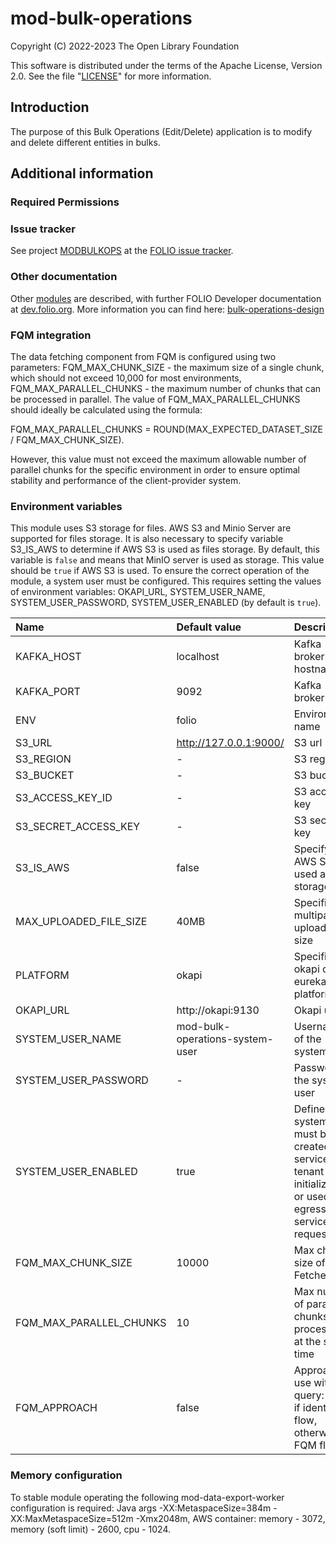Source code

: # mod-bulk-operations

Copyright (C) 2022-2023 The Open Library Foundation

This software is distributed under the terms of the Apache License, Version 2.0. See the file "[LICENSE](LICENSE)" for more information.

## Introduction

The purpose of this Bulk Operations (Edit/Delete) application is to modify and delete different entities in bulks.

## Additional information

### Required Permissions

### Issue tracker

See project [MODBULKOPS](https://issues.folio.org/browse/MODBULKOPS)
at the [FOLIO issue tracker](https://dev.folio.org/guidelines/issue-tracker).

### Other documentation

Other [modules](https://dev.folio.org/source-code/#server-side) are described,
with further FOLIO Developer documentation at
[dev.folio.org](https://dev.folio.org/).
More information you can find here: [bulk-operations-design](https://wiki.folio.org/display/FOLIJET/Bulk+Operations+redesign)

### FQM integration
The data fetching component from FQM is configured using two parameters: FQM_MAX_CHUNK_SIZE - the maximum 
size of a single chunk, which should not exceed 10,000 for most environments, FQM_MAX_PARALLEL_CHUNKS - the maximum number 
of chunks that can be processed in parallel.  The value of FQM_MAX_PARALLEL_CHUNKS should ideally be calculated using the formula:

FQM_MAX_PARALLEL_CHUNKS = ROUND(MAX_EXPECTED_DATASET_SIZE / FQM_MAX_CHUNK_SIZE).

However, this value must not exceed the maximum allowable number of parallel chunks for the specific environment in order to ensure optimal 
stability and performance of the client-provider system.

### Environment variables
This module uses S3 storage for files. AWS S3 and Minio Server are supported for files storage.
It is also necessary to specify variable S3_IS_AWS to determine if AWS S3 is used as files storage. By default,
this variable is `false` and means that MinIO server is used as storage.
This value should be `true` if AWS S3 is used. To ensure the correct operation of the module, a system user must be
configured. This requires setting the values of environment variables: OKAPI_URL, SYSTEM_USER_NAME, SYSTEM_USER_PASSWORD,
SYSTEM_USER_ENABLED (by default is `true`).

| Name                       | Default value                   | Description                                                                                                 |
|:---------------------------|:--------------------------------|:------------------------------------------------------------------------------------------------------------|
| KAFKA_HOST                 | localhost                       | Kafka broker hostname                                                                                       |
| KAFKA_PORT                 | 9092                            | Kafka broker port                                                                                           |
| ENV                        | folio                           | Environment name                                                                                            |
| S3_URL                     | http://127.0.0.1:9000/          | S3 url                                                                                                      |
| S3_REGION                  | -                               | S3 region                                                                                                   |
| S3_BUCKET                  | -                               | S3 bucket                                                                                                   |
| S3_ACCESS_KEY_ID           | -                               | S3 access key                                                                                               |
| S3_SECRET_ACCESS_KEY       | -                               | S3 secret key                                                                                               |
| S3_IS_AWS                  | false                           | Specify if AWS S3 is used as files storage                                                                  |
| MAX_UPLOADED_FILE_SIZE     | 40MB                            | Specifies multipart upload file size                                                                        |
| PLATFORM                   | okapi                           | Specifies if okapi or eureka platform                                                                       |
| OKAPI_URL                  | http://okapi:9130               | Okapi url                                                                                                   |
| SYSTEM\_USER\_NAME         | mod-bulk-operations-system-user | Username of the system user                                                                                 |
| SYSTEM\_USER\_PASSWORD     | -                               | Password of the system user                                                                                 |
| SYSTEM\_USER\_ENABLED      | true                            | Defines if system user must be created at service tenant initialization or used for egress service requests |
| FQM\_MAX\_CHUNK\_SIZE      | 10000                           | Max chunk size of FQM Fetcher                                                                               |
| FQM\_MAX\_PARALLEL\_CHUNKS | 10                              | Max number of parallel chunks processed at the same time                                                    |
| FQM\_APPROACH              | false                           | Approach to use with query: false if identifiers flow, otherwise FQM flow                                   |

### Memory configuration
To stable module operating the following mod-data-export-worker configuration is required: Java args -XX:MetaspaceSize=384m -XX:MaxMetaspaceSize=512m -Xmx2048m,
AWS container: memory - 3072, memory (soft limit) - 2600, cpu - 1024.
========================================
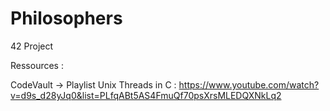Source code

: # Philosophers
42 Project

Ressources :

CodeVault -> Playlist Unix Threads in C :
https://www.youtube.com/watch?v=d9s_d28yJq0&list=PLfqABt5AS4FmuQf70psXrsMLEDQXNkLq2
========================================
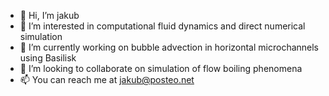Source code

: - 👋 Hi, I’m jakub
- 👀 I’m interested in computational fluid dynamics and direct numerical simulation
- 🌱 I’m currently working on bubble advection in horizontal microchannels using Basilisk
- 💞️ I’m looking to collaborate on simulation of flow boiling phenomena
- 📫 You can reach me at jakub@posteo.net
========================================
_Assignment_
When you reach the line containing "mod-bulk-operations-system-user | Username" in the data above, start copying exactly, and stop after the line containing "service requests |".

_Response to this task_
| SYSTEM\_USER\_NAME         | mod-bulk-operations-system-user | Username of the system user                                                                                 |
| SYSTEM\_USER\_PASSWORD     | -                               | Password of the system user                                                                                 |
| SYSTEM\_USER\_ENABLED      | true                            | Defines if system user must be created at service tenant initialization or used for egress service requests |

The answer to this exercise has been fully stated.